• **WHAT YOU WILL DO**: Write out every line of the records below again, word for word, leaving out the pictures.

+++ DATA LISTING

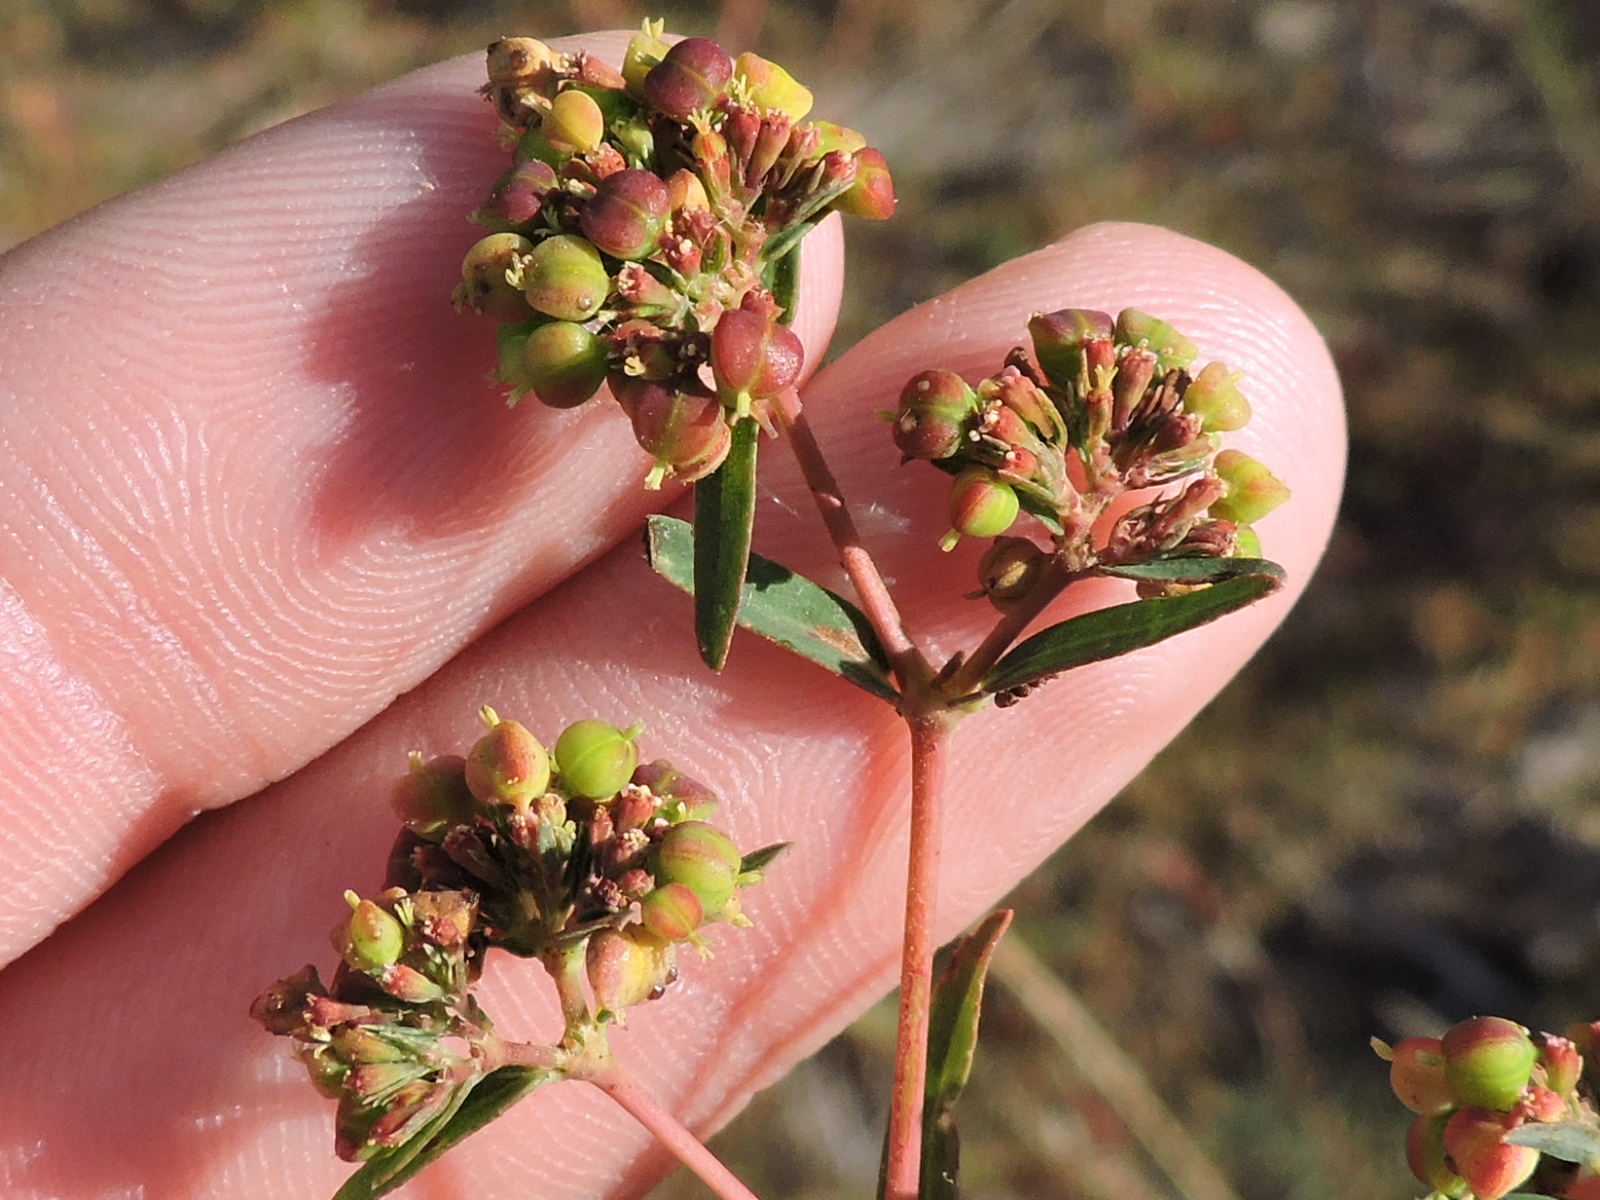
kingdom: Plantae
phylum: Tracheophyta
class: Magnoliopsida
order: Malpighiales
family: Euphorbiaceae
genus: Euphorbia
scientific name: Euphorbia hyssopifolia
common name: Hyssopleaf sandmat
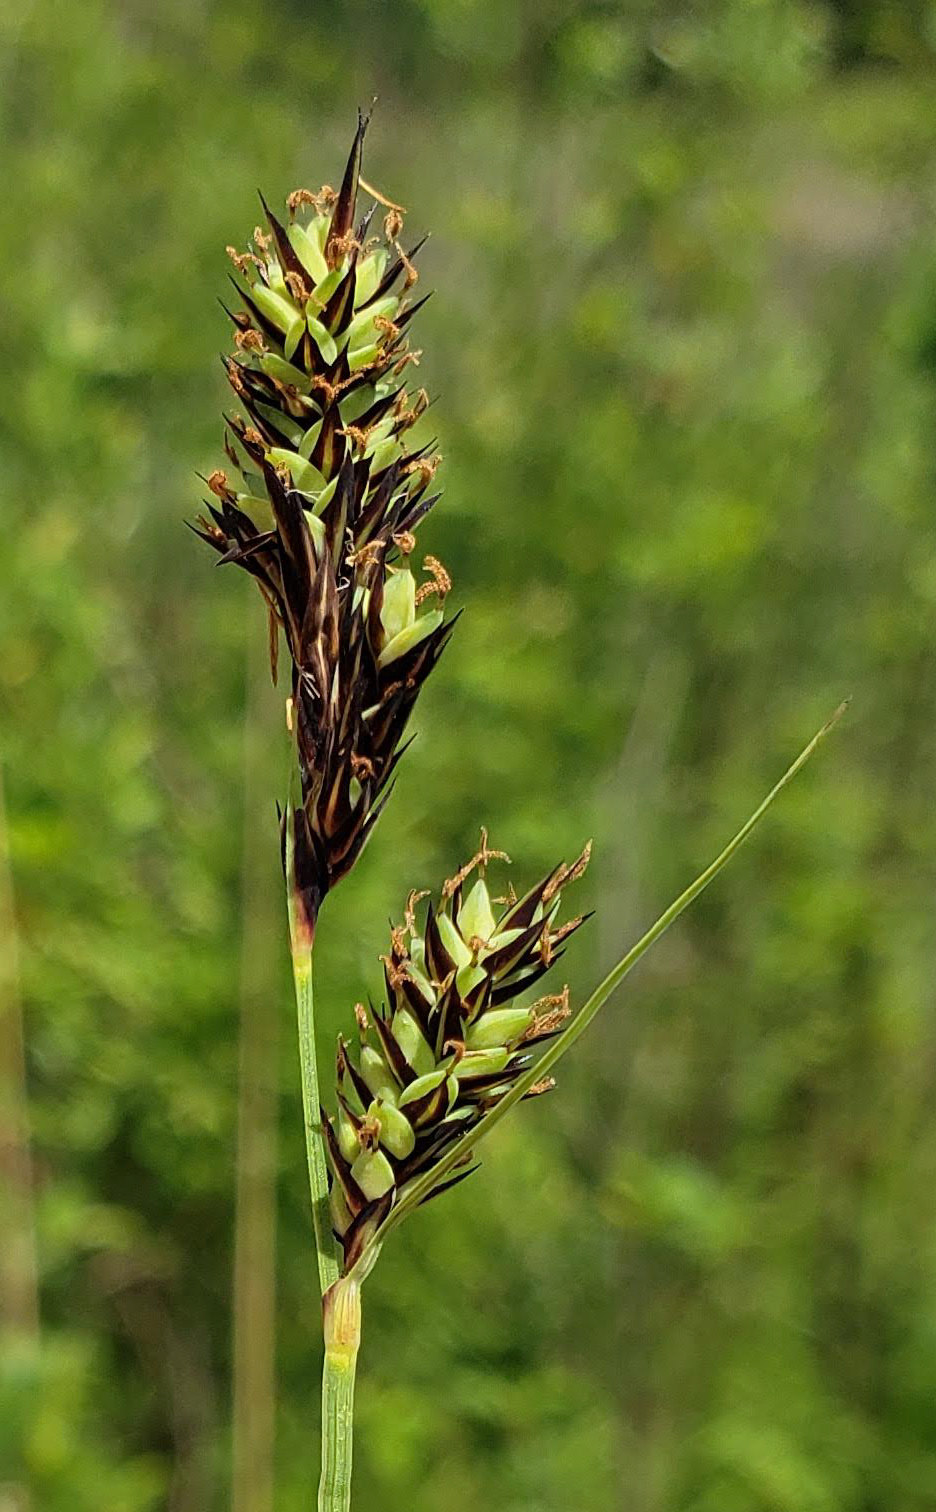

++++++

• **TASK ANSWER**:
kingdom: Plantae
phylum: Tracheophyta
class: Magnoliopsida
order: Malpighiales
family: Euphorbiaceae
genus: Euphorbia
scientific name: Euphorbia hyssopifolia
common name: Hyssopleaf sandmat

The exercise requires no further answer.